Besides his lengthy Sketch of the Botany of South Carolina and Georgia, Elliott also published a two-part study on soybeans and other legumes called Observations on the Genus Glycine and Some of its Kindred Genera. Having been introduced into the United States in 1804 from Asia, soybean cultivation was not widespread. No doubt Elliott’s article helped planters have a better understanding of this new crop which became very important in later years. Another article with practical information was Some Observations on the Culture of the Cherokee or Nondescript Rose as a Hedge Plant. Both articles were published in the Journal of the Academy of Natural Sciences of Philadelphia, now called the Journal of the Academy of Natural Sciences of Drexel University.

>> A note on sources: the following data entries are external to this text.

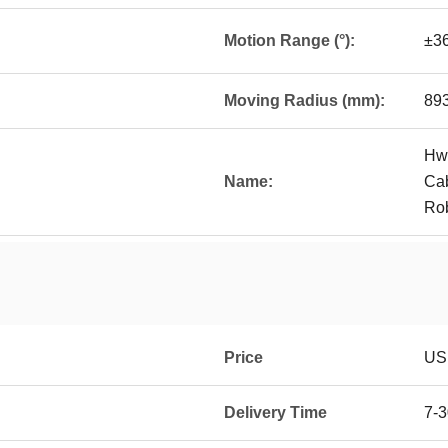
Motion Range (°):
±3
Moving Radius (mm):
89
Hwa
Name:
Cab
Ro
Price
US 
Delivery Time
7-3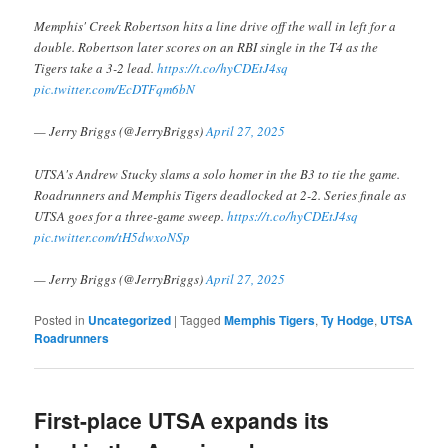
Memphis' Creek Robertson hits a line drive off the wall in left for a
double. Robertson later scores on an RBI single in the T4 as the
Tigers take a 3-2 lead.
https://t.co/hyCDEtJ4sq
pic.twitter.com/EcDTFqm6bN
— Jerry Briggs (@JerryBriggs)
April 27, 2025
UTSA's Andrew Stucky slams a solo homer in the B3 to tie the game.
Roadrunners and Memphis Tigers deadlocked at 2-2. Series finale as
UTSA goes for a three-game sweep.
https://t.co/hyCDEtJ4sq
pic.twitter.com/tH5dwxoNSp
— Jerry Briggs (@JerryBriggs)
April 27, 2025
Posted in
Uncategorized
|
Tagged
Memphis Tigers
,
Ty Hodge
,
UTSA
Roadrunners
First-place UTSA expands its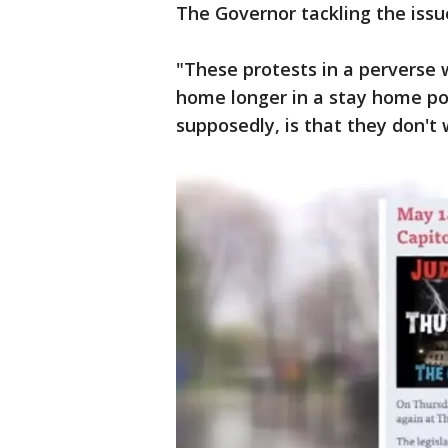
The Governor tackling the iss
"These protests in a perverse w
home longer in a stay home pos
supposedly, is that they don't 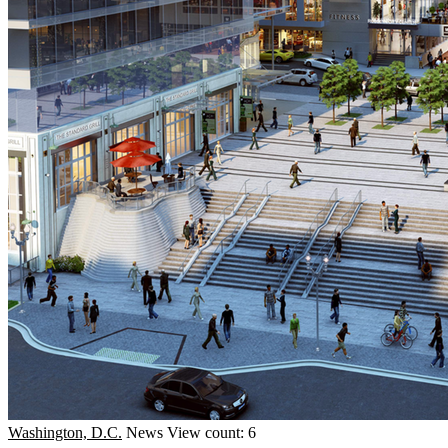
Washington, D.C.
News
View count: 6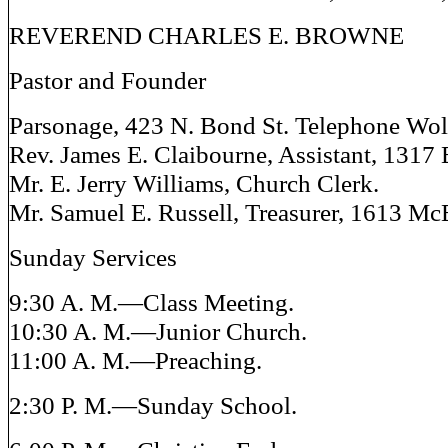
REVEREND CHARLES E. BROWNE
Pastor and Founder
Parsonage, 423 N. Bond St. Telephone Wol
Rev. James E. Claibourne, Assistant, 1317 
Mr. E. Jerry Williams, Church Clerk.
Mr. Samuel E. Russell, Treasurer, 1613 McE
Sunday Services
9:30 A. M.—Class Meeting.
10:30 A. M.—Junior Church.
11:00 A. M.—Preaching.
2:30 P. M.—Sunday School.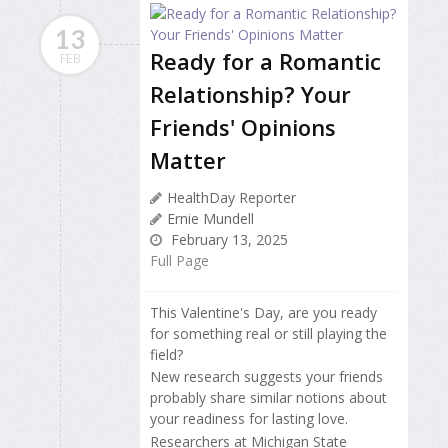
13
Ready for a Romantic
FEB
Relationship? Your
Friends' Opinions
Matter
HealthDay Reporter
Ernie Mundell
February 13, 2025
Full Page
This Valentine's Day, are you ready
for something real or still playing the
field?
New research suggests your friends
probably share similar notions about
your readiness for lasting love.
Researchers at Michigan State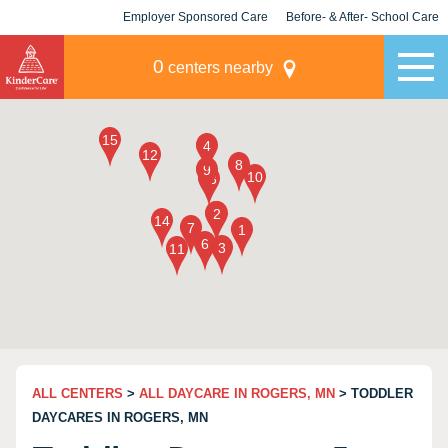
Employer Sponsored Care
Before- & After- School Care
KLC for Employers
Champions
0
centers nearby
ALL CENTERS
>
ALL DAYCARE IN ROGERS, MN
> TODDLER
DAYCARES IN ROGERS, MN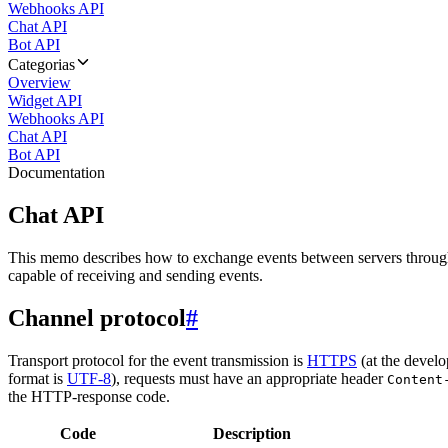
Webhooks API
Chat API
Bot API
Categorias
Overview
Widget API
Webhooks API
Chat API
Bot API
Documentation
Chat API
This memo describes how to exchange events between servers throug
capable of receiving and sending events.
Channel protocol
#
Transport protocol for the event transmission is
HTTPS
(at the develo
format is
UTF-8
), requests must have an appropriate header
Content
the HTTP-response code.
Code
Description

Stephen Elliott died in Charleston on March 28, 1830 at the age of 58, too young when one considers the numerous contributions he made to America and to science globally. In light of his excellence in many fields of endeavor, it would not be a stretch to call him a true southern polymath. From his academic career at Yale, to success as a politician, banker, railroad commissioner, educator, and especially his work in the sciences, he demonstrated competence in a multitude of diverse fields.
Perhaps his greatest genius was in his organizational skills as shown through his systematic work of collecting and cataloging thousands of plant specimens, a collection that today is still considered one of the best ever assembled in the south.
Elliott’s meticulous research on the flora of the southern part of the United States, both native species and those introduced from other parts of the world, has been a great help to botanists for many years. In 1900, the journal Science referred to him as “the father of southern botany”.
His cultural, educational, and business, and especially scientific skills have proven to be significant. He left a great legacy for all of us to learn from and live up to.